La CPI a lancé un mandat d'arrêt à l'encontre de M. Poutine et de l'un de ses adjoints pour le transfert illégal d'enfants ukrainiens vers la Russie.

Recherche de la justice

L'idée de créer un tribunal ad hoc pour le crime d'agression a été défendue par le président Volodymyr Zelensky afin que les responsables de l'invasion massive lancée par Poutine il y a plus de trois ans répondent de leurs actes.

Contrairement aux crimes de guerre, aux crimes contre l'humanité et aux génocides, qui s'appliquent aux individus qui commettent les atrocités, tels que les officiers militaires et les mercenaires, le crime d'agression est un crime de leadership qui vise la personne responsable en dernier ressort du contrôle de l'État agresseur.

L'agression peut prendre la forme d'une invasion, d'une occupation, d'une annexion, d'un blocus des ports ou de toute autre agression impliquant l'utilisation d'armes par un État contre un autre.

Selon la CPI, le crime d'agression concerne "la planification, la préparation, le déclenchement ou l'exécution, par une personne effectivement en mesure de contrôler ou de diriger l'action politique ou militaire d'un État, d'un acte d'agression qui, par ses caractéristiques, sa gravité et son ampleur, constitue une violation manifeste" de la Charte des Nations unies.

Cela fait de Poutine l'accusé le plus probable dans un futur procès.

Bien que la CPI ait établi sa compétence en matière de crimes d'agression en vertu des "amendements de Kampala", cette compétence ne s'applique qu'aux pays et aux ressortissants des pays qui sont parties au statut de Rome.

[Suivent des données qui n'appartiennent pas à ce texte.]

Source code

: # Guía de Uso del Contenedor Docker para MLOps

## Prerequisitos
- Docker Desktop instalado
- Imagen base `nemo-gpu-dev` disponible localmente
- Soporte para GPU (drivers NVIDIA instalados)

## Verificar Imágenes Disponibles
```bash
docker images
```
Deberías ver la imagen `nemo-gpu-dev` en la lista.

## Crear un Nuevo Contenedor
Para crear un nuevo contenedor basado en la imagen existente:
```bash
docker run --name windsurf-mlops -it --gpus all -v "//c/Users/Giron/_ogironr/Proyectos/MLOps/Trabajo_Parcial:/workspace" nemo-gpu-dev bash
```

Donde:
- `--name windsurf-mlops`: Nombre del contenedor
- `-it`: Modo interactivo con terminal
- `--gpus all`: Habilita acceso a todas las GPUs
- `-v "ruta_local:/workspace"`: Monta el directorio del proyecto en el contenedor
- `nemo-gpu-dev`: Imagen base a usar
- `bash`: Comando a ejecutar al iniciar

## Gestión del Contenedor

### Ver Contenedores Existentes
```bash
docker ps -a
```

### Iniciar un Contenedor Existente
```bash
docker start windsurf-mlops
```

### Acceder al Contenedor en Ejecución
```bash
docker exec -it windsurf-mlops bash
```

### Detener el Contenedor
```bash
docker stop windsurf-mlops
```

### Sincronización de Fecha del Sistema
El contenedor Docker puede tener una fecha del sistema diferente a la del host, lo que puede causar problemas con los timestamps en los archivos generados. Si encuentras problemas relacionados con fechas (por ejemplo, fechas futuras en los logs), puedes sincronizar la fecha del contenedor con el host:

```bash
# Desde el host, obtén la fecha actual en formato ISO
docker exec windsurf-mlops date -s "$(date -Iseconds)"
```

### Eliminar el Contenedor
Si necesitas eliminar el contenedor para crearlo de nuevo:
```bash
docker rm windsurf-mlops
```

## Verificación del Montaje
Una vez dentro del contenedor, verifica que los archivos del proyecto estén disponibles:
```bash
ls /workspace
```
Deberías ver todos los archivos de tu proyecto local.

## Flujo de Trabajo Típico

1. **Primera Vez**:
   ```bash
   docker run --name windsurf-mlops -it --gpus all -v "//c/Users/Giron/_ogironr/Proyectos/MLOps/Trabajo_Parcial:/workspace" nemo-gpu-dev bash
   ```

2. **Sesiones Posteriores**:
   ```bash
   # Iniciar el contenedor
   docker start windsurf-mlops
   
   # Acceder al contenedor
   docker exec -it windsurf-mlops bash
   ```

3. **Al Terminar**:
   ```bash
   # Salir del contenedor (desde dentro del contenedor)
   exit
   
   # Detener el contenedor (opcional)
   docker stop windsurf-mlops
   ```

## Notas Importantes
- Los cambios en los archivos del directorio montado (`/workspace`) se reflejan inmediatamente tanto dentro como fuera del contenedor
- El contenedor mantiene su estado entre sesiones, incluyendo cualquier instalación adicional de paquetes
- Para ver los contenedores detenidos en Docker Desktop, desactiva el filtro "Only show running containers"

La Russie, tout comme les États-Unis et la Chine, n'est pas signataire.

C'est pourquoi les alliés occidentaux ont étudié la possibilité de créer un tribunal ad hoc qui serait habilité à engager des poursuites dans le cas spécifique de la guerre menée par la Russie contre l'Ukraine.

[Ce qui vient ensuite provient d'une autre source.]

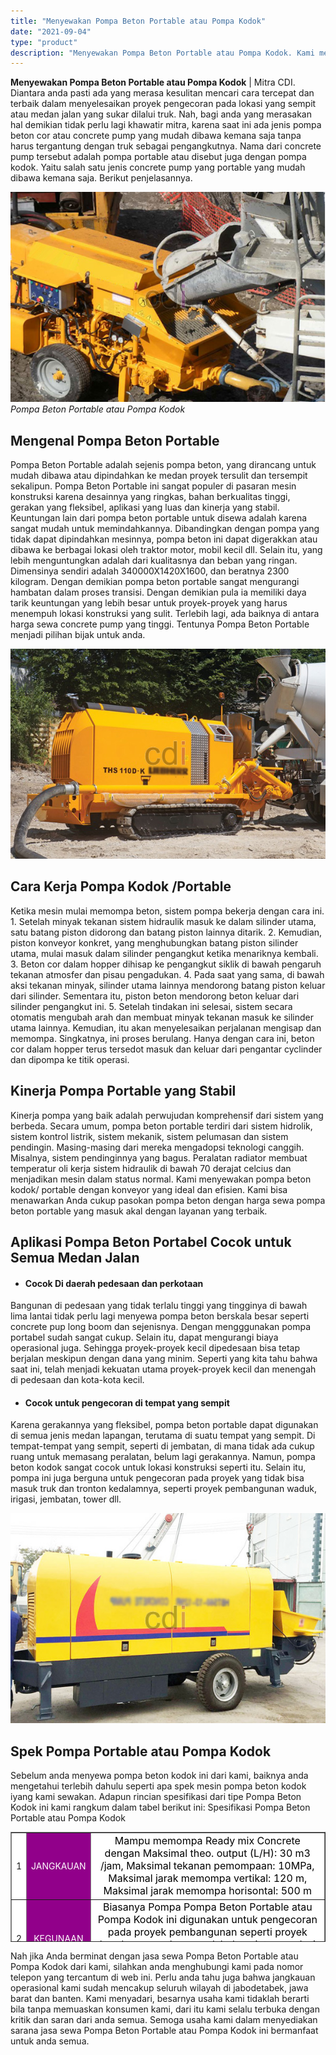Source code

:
 ```yaml
---
title: "Menyewakan Pompa Beton Portable atau Pompa Kodok"
date: "2021-09-04"
type: "product"
description: "Menyewakan Pompa Beton Portable atau Pompa Kodok. Kami menyadari, besarnya usaha kami tidaklah berarti bila tanpa memuaskan konsumen kami, dari itu kami sela..."
---
```


**Menyewakan Pompa Beton Portable atau Pompa Kodok** | Mitra CDI. Diantara anda pasti ada yang merasa kesulitan mencari cara tercepat dan terbaik dalam menyelesaikan proyek pengecoran pada lokasi yang sempit atau medan jalan yang sukar dilalui truk. Nah, bagi anda yang merasakan hal demikian tidak perlu lagi khawatir mitra, karena saat ini ada jenis pompa beton cor atau concrete pump yang mudah dibawa kemana saja tanpa harus tergantung dengan truk sebagai pengangkutnya. Nama dari concrete pump tersebut adalah pompa portable atau disebut juga dengan pompa kodok. Yaitu salah satu jenis concrete pump yang portable yang mudah dibawa kemana saja. Berikut penjelasannya.

![Pompa Beton Portable atau Pompa Kodok](/images/product/pompa-beton-portable2.jpg)
*Pompa Beton Portable atau Pompa Kodok*

 ## Mengenal Pompa Beton Portable
    
Pompa Beton Portable adalah sejenis pompa beton, yang dirancang untuk mudah dibawa atau dipindahkan ke medan proyek tersulit dan tersempit sekalipun. Pompa Beton Portable ini sangat populer di pasaran mesin konstruksi karena desainnya yang ringkas, bahan berkualitas tinggi, gerakan yang fleksibel, aplikasi yang luas dan kinerja yang stabil. Keuntungan lain dari pompa beton portable untuk disewa adalah karena sangat mudah untuk memindahkannya.
Dibandingkan dengan pompa yang tidak dapat dipindahkan mesinnya, pompa beton ini dapat digerakkan atau dibawa ke berbagai lokasi oleh traktor motor, mobil kecil dll.
Selain itu, yang lebih menguntungkan adalah dari kualitasnya dan beban yang ringan. Dimensinya sendiri adalah 340000X1420X1600, dan beratnya 2300 kilogram.
Dengan demikian pompa beton portable sangat mengurangi hambatan dalam proses transisi. Dengan demikian pula ia memiliki daya tarik keuntungan yang lebih besar untuk proyek-proyek yang harus menempuh lokasi konstruksi yang sulit. Terlebih lagi, ada baiknya di antara harga sewa concrete pump yang tinggi. Tentunya Pompa Beton Portable menjadi pilihan bijak untuk anda.

![Pompa beton fortable](/images/product/pompa-beton-portable3.jpg)

 ## Cara Kerja Pompa Kodok /Portable
    
Ketika mesin mulai memompa beton, sistem pompa bekerja dengan cara ini.
1\. Setelah minyak tekanan sistem hidraulik masuk ke dalam silinder utama, satu batang piston didorong dan batang piston lainnya ditarik.
2\. Kemudian, piston konveyor konkret, yang menghubungkan batang piston silinder utama, mulai masuk dalam silinder pengangkut ketika menariknya kembali.
3\. Beton cor dalam hopper dihisap ke pengangkut siklik di bawah pengaruh tekanan atmosfer dan pisau pengadukan.
4\. Pada saat yang sama, di bawah aksi tekanan minyak, silinder utama lainnya mendorong batang piston keluar dari silinder. Sementara itu, piston beton mendorong beton keluar dari silinder pengangkut ini.
5\. Setelah tindakan ini selesai, sistem secara otomatis mengubah arah dan membuat minyak tekanan masuk ke silinder utama lainnya. Kemudian, itu akan menyelesaikan perjalanan mengisap dan memompa.
Singkatnya, ini proses berulang. Hanya dengan cara ini, beton cor dalam hopper terus tersedot masuk dan keluar dari pengantar cyclinder dan dipompa ke titik operasi.

 ## Kinerja Pompa Portable yang Stabil
    
Kinerja pompa yang baik adalah perwujudan komprehensif dari sistem yang berbeda. Secara umum, pompa beton portable terdiri dari sistem hidrolik, sistem kontrol listrik, sistem mekanik, sistem pelumasan dan sistem pendingin.
Masing-masing dari mereka mengadopsi teknologi canggih. Misalnya, sistem pendinginnya yang bagus. Peralatan radiator membuat temperatur oli kerja sistem hidraulik di bawah 70 derajat celcius dan menjadikan mesin dalam status normal.
Kami menyewakan pompa beton kodok/ portable dengan konveyor yang ideal dan efisien. Kami bisa menawarkan Anda cukup pasokan pompa beton dengan harga sewa pompa beton portable yang masuk akal dengan layanan yang terbaik.

 ## Aplikasi Pompa Beton Portabel Cocok untuk Semua Medan Jalan
    

- #### Cocok Di daerah pedesaan dan perkotaan
    
Bangunan di pedesaan yang tidak terlalu tinggi yang tingginya di bawah lima lantai tidak perlu lagi menyewa pompa beton berskala besar seperti concrete pup long boom dan sejenisnya. Dengan mengggunakan pompa portabel sudah sangat cukup. Selain itu, dapat mengurangi biaya operasional juga. Sehingga proyek-proyek kecil dipedesaan bisa tetap berjalan meskipun dengan dana yang minim. Seperti yang kita tahu bahwa saat ini, telah menjadi kekuatan utama proyek-proyek kecil dan menengah di pedesaan dan kota-kota kecil.

- #### Cocok untuk pengecoran di tempat yang sempit
    
Karena gerakannya yang fleksibel, pompa beton portable dapat digunakan di semua jenis medan lapangan, terutama di suatu tempat yang sempit. Di tempat-tempat yang sempit, seperti di jembatan, di mana tidak ada cukup ruang untuk memasang peralatan, belum lagi gerakannya. Namun, pompa beton kodok sangat cocok untuk lokasi konstruksi seperti itu. Selain itu, pompa ini juga berguna untuk pengecoran pada proyek yang tidak bisa masuk truk dan tronton kedalamnya, seperti proyek pembangunan waduk, irigasi, jembatan, tower dll.

![Pompa kodok](/images/product/pompa-beton-portable4.jpg)

 ## Spek Pompa Portable atau Pompa Kodok
    
Sebelum anda menyewa pompa beton kodok ini dari kami, baiknya anda mengetahui terlebih dahulu seperti apa spek mesin pompa beton kodok iyang kami sewakan. Adapun rincian spesifikasi dari tipe Pompa Beton Kodok ini kami rangkum dalam tabel berikut ini:
Spesifikasi Pompa Beton Portable atau Pompa Kodok
<table style="text-align: center; height: 176px;" border="1" width="100%" cellspacing="0" cellpadding="3"><tbody><tr><td style="text-align: center;" bgcolor="#FFFFFF">1</td><td style="text-align: center;" bgcolor="#91008a"><span style="color: #ffffff;">JANGKAUAN</span></td><td style="text-align: center;" bgcolor="#FFFFFF"><span style="color: #000000; font-size: 12pt;">Mampu memompa Ready mix Concrete dengan&nbsp;</span><span style="color: #000000; font-size: 12pt;"><span style="font-size: 12pt;"><span style="color: #000000;">Maksimal theo. output (L/H): 30 m3 /jam,&nbsp;</span></span></span><span style="color: #000000; font-size: 12pt;"><span style="font-size: 12pt;"><span style="color: #000000;">Maksimal tekanan pemompaan: 10MPa, Maksimal jarak memompa vertikal: 120 m, Maksimal jarak memompa horisontal: 500 m</span></span></span></td></tr><tr><td style="text-align: center;" bgcolor="#FFFFFF">2</td><td style="text-align: center;" bgcolor="#91008a"><span style="color: #ffffff;">KEGUNAAN</span></td><td style="text-align: center;" bgcolor="#FFFFFF"><span style="color: #000000; font-size: 12pt;"><span style="font-size: 12pt;"><span style="color: #000000;">Biasanya&nbsp;Pompa Pompa Beton Portable atau Pompa Kodok ini digunakan untuk pengecoran pada proyek pembangunan seperti proyek bendungan, subway, pelabuhan, jety, pondasi PLN, pondasi menara /tower dan proyek sejenis lainnya.</span></span></span></td></tr></tbody></table>
Nah jika Anda berminat dengan jasa sewa Pompa Beton Portable atau Pompa Kodok dari kami, silahkan anda menghubungi kami pada nomor telepon yang tercantum di web ini. Perlu anda tahu juga bahwa jangkauan operasional kami sudah mencakup seluruh wilayah di jabodetabek, jawa barat dan banten.
Kami menyadari, besarnya usaha kami tidaklah berarti bila tanpa memuaskan konsumen kami, dari itu kami selalu terbuka dengan kritik dan saran dari anda semua. Semoga usaha kami dalam menyediakan sarana jasa sewa Pompa Beton Portable atau Pompa Kodok ini bermanfaat untuk anda semua.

"Sans le crime d'agression, il n'y aurait pas non plus de crimes de guerre", a déclaré le haut représentant Kaja Kallas début février.

"Il est donc extrêmement important que les responsables du crime d'agression répondent également de leurs actes. Personne en Russie et personne parmi les dirigeants russes n'est intouchable".

"Il est également très important d'envoyer un signal indiquant que les crimes impunis ne font qu'encourager de nouvelles agressions", a-t-elle ajouté, soulignant que le tribunal devrait être mis en place "avant que la guerre ne soit terminée".

La Russie a été accusée de crimes de guerre contre l'Ukraine.
La Russie a été accusée de crimes de guerre contre l'Ukraine. Evgeniy Maloletka/Copyright 2025 The AP. All rights reserved

Depuis le début des discussions, la possibilité d'un procès par contumace a été évoquée.

En raison du refus du Kremlin de livrer ses hauts fonctionnaires, les partisans de ce modèle estiment qu'il s'agit du seul moyen possible d'assurer un minimum de justice. Les détracteurs de ce modèle soutiennent toutefois qu'un procès par contumace serait perçu comme un simulacre illégitime.

"Je pense que l'importance de ce tribunal est plus que symbolique. Je pense qu'elle est juridique, je pense qu'elle est politique. Je pense qu'il est important qu'il soit établi et qu'il comble la lacune du crime d'agression", a déclaré le fonctionnaire de l'UE.

"Je suis personnellement convaincu qu'il ne s'agira pas d'une fausse institution à La Haye sans impact, mais qu'elle servira pour les années à venir et que l'histoire jugera ce tribunal de manière très positive".

L'immunité dont jouissent les chefs d'État, les chefs de gouvernement et les ministres des affaires étrangères est considérée comme un obstacle supplémentaire et redoutable aux poursuites en personne.

"Cependant, le droit international évolue et l'immunité personnelle n'est pas une carte blanche pour l'impunité", a déclaré le porte-parole du Conseil de l'Europe.

"Le Conseil de l'Europe estime que la formule retenue pour le Tribunal spécial sur cette question suffira à garantir l'obligation de rendre des comptes et à lutter contre l'impunité".

La dernière fois que le crime d'agression a été traduit en justice, c'était lors des procès de Nuremberg qui se sont tenus après la Seconde Guerre mondiale, lorsque l'accusation était connue sous le nom de "crimes contre la paix".